● EXCERPT PROVIDED:
/---

SECURITIES AND EXCHANGE COMMISSION

Washington, D.C. 20549

 

FORM 8-K

 

CURRENT REPORT

Pursuant to Section 13 OR 15(d) of the Securities Exchange Act of 1934

 

Date of Report (Date of earliest event reported): December 14, 2023

 

INPIXON

(Exact name of registrant as specified in its charter)

 

Nevada   001-36404   88-0434915
(State or other jurisdiction
of incorporation)
  (Commission File Number)   (I.R.S. Employer
Identification No.)

 

2479 E. Bayshore Road, Suite 195
Palo Alto, CA
  94303
(Address of principal executive offices)   (Zip Code)

 

Registrant’s telephone number, including area code: (408) 702-2167

 

N/A

(Former name or former address, if changed since last report)

 

Check the appropriate box below if the Form 8-K is intended to simultaneously satisfy the filing obligation of the Registrant under any of the following provisions:

 

Written communications pursuant to Rule 425 under the Securities Act (17 CFR 230.425)

 

Soliciting material pursuant to Rule 14a-12 under the Exchange Act (17 CFR 240.14a-12)

 

Pre-commencement communications pursuant to Rule 14d-2(b) under the Exchange Act (17 CFR 240.14d-2(b))

 

Pre-commencement communications pursuant to Rule 13e-4(c) under the Exchange Act (17 CFR 240.13e-4(c))

\---

● WHAT YOU NEED TO DO:
Answer these questions from the Form 8-K cover page above.
(a) What date is given as the date of the earliest event reported?
(b) What telephone number, including area code, is listed for the registrant?
(c) In what city and state are the principal executive offices located?

● DATA FOR ANALYSIS:
/---

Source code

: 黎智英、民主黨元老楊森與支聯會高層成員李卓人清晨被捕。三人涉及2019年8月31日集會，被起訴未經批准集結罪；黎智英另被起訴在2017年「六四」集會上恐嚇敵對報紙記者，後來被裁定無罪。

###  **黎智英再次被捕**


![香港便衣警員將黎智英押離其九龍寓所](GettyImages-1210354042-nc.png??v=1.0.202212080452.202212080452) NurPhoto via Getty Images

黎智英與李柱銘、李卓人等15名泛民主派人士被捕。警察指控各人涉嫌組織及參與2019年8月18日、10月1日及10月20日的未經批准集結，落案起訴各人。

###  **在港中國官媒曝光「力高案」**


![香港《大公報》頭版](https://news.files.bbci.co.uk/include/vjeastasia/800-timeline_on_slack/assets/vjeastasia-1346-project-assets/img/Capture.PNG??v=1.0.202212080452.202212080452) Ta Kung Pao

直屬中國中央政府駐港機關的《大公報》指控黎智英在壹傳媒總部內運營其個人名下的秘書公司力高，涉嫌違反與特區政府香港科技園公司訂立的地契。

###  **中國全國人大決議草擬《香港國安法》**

\---

● REPLY TO THE EXERCISE:
(a) December 14, 2023
(b) (408) 702-2167
(c) Palo Alto, CA